What to work on:
[a] In the dice thread, what distribution does the first reply say X has?
[b] Transcribe everything in the dice thread from "# Dice problem" down to "is the E(X^2)?".
Excerpt to read section start
# Dice problem (obtaining expected value)

• Oct 21st 2011, 06:13 AM
acasas4
Dice problem (obtaining expected value)
If X is the number of 3's that appear when 60 dice are tossed, what is the E(X^2)?

I am not sure how to set this problem up? I am guessing you have to get it into an integral form but I am not sure. Thanks to anyone who can help!
• Oct 21st 2011, 07:33 AM
emakarov
Re: Dice problem (obtaining expected value)
X has binomial distribution: $P(X=i)=\binom{60}{i}\left(\frac{1}{6}\right)^i$ $\left(\frac{5}{6}\right)^{60-i}$. So, $E(X^2)=\sum_{i=1}^{60}i^2P(X=i)$.
• Oct 21st 2011, 11:12 AM
CaptainBlack
Re: Dice problem (obtaining expected value)
Quote:

Originally Posted by emakarov
X has binomial distribution: $P(X=i)=\binom{60}{i}\left(\frac{1}{6}\right)^i$ $\left(\frac{5}{6}\right)^{60-i}$. So, $E(X^2)=\sum_{i=1}^{60}i^2P(X=i)$.

$Var(X)=E(X^2)-\overline{X}^2$

CB
Excerpt to read section end
Source material section start
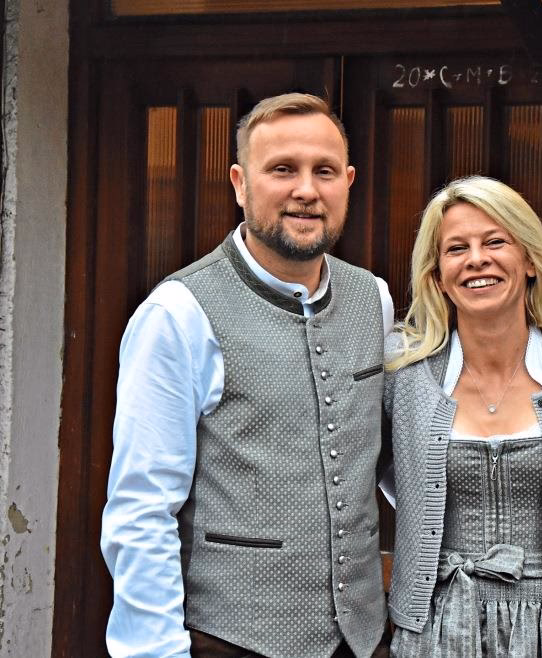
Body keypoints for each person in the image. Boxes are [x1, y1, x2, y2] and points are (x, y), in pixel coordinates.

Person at [100, 93, 394, 658]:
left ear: (348, 182)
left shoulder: (373, 299)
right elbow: (142, 510)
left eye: (324, 171)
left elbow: (383, 458)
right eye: (282, 169)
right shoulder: (178, 313)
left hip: (360, 641)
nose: (306, 190)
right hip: (228, 639)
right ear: (239, 183)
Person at [383, 176, 542, 657]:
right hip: (436, 632)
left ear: (529, 261)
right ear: (437, 275)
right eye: (456, 248)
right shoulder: (404, 375)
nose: (476, 259)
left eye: (495, 242)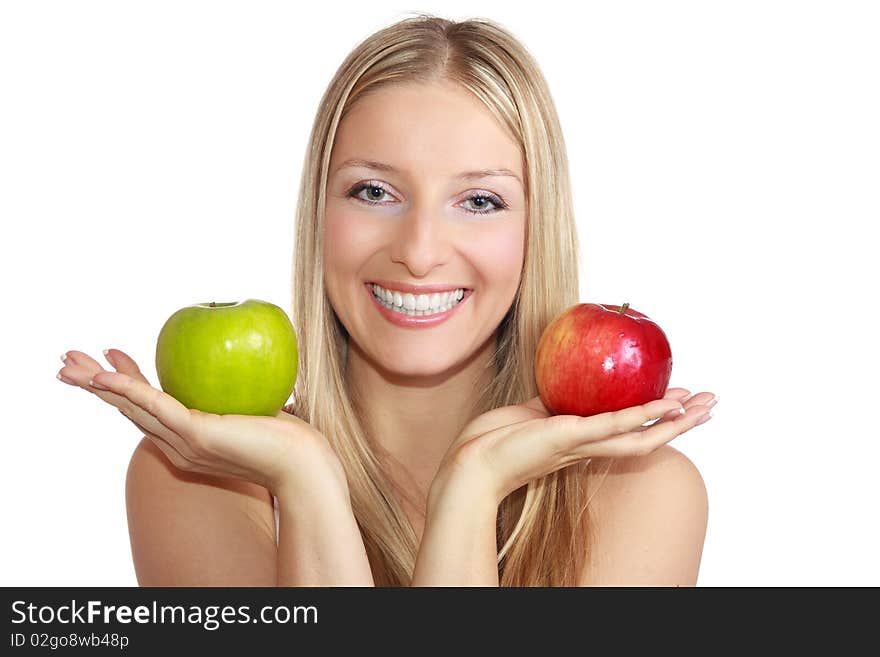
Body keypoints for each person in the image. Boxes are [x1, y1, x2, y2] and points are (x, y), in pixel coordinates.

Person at [56, 13, 716, 587]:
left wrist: (474, 483)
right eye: (374, 192)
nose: (421, 250)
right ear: (319, 210)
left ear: (534, 230)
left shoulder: (643, 493)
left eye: (479, 201)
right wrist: (304, 477)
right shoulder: (198, 476)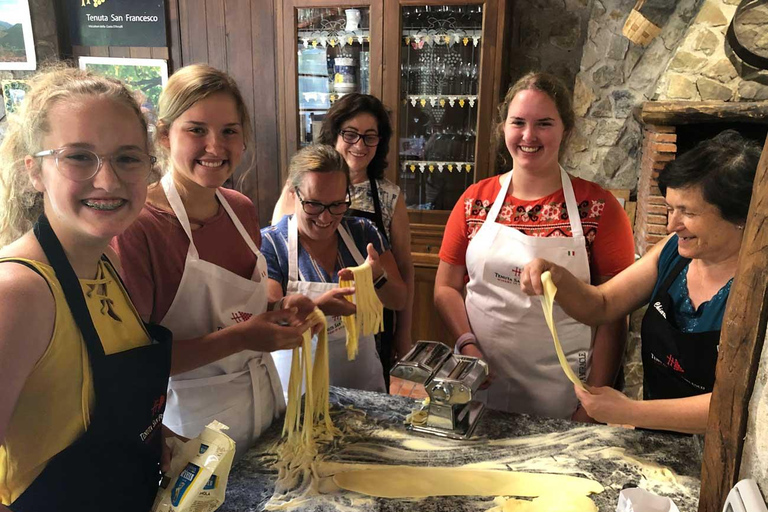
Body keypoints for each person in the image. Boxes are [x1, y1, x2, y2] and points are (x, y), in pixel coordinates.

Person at [111, 64, 313, 461]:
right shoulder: (139, 228)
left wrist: (281, 310)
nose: (215, 147)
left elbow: (239, 313)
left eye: (229, 132)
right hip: (191, 434)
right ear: (165, 135)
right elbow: (134, 367)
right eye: (197, 130)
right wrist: (243, 338)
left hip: (266, 408)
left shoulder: (241, 209)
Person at [0, 67, 171, 510]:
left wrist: (153, 438)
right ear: (35, 171)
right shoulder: (17, 292)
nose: (108, 181)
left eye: (127, 158)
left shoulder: (107, 262)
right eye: (78, 156)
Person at [521, 130, 760, 434]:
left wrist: (629, 411)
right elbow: (603, 305)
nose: (672, 225)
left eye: (687, 212)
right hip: (656, 441)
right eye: (671, 208)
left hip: (720, 459)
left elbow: (735, 409)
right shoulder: (673, 251)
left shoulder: (757, 290)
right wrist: (556, 277)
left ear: (740, 216)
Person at [434, 72, 635, 420]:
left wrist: (591, 404)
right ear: (503, 129)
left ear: (566, 131)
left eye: (544, 123)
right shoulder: (474, 201)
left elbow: (615, 315)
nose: (529, 136)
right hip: (481, 382)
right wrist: (467, 342)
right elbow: (446, 287)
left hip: (564, 390)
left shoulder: (599, 208)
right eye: (518, 123)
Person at [272, 94, 414, 381]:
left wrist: (403, 333)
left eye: (370, 137)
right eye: (350, 134)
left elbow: (404, 272)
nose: (326, 217)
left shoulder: (384, 200)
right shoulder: (295, 189)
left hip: (371, 321)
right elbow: (280, 253)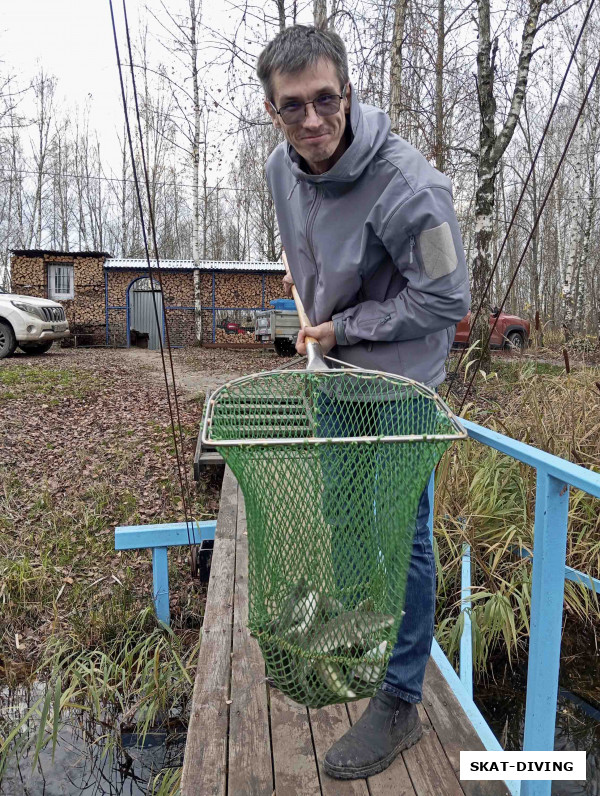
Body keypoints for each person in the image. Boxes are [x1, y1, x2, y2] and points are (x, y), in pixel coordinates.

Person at [257, 25, 470, 780]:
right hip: (334, 373)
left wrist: (342, 323)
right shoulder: (282, 170)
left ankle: (401, 699)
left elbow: (447, 296)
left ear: (346, 91)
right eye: (292, 107)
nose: (312, 121)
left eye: (325, 99)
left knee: (403, 535)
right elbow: (307, 244)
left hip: (404, 383)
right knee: (342, 511)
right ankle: (358, 625)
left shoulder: (413, 186)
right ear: (274, 112)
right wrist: (310, 297)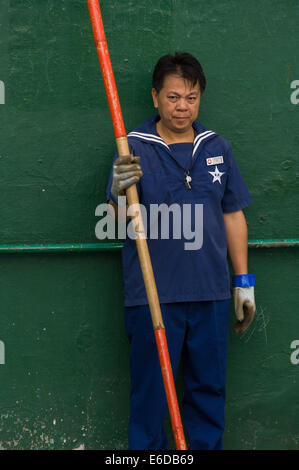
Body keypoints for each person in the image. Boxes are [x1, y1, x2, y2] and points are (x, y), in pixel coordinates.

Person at [106, 52, 256, 450]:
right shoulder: (132, 148)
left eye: (191, 97)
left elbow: (233, 216)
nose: (182, 107)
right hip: (154, 297)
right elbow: (117, 221)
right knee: (151, 397)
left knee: (209, 392)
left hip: (210, 294)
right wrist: (120, 191)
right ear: (155, 97)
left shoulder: (216, 147)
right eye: (173, 97)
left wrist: (243, 283)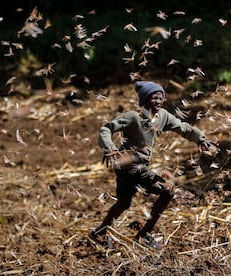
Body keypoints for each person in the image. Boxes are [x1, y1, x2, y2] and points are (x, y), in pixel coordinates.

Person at [90, 81, 216, 249]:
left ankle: (99, 232)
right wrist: (110, 149)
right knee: (167, 191)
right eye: (154, 98)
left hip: (135, 166)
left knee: (124, 203)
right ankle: (143, 235)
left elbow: (183, 128)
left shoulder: (163, 116)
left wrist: (201, 139)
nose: (158, 101)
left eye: (161, 98)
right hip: (128, 165)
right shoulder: (133, 117)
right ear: (144, 100)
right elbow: (106, 129)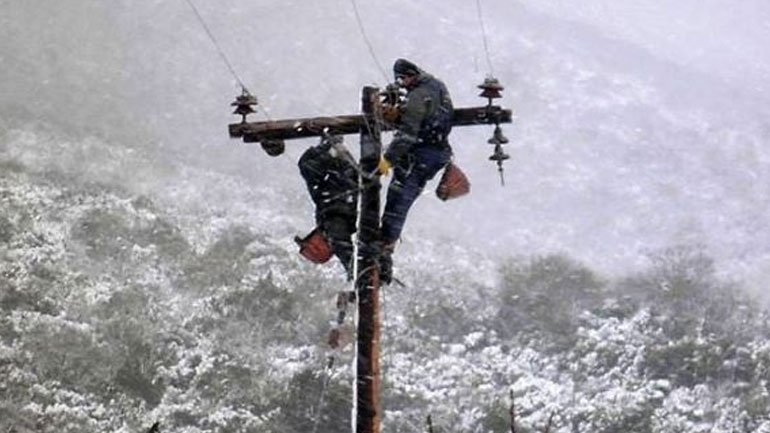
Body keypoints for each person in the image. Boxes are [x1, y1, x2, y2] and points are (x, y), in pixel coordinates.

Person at [377, 58, 454, 284]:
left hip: (421, 154)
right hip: (438, 153)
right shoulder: (437, 86)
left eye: (402, 79)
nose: (401, 84)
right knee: (405, 197)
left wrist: (388, 160)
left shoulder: (417, 97)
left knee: (398, 198)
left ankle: (384, 248)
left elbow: (407, 135)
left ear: (410, 75)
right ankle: (385, 247)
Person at [297, 135, 359, 278]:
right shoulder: (334, 228)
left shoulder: (329, 226)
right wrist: (354, 273)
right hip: (338, 182)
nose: (310, 237)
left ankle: (328, 144)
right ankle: (329, 144)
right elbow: (345, 251)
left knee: (307, 166)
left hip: (335, 184)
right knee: (306, 166)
Source material section end
Solutions to each task:
[a] A binomial distribution.

[b]
# Dice problem (obtaining expected value)

• Oct 21st 2011, 06:13 AM
acasas4
Dice problem (obtaining expected value)
If X is the number of 3's that appear when 60 dice are tossed, what is the E(X^2)?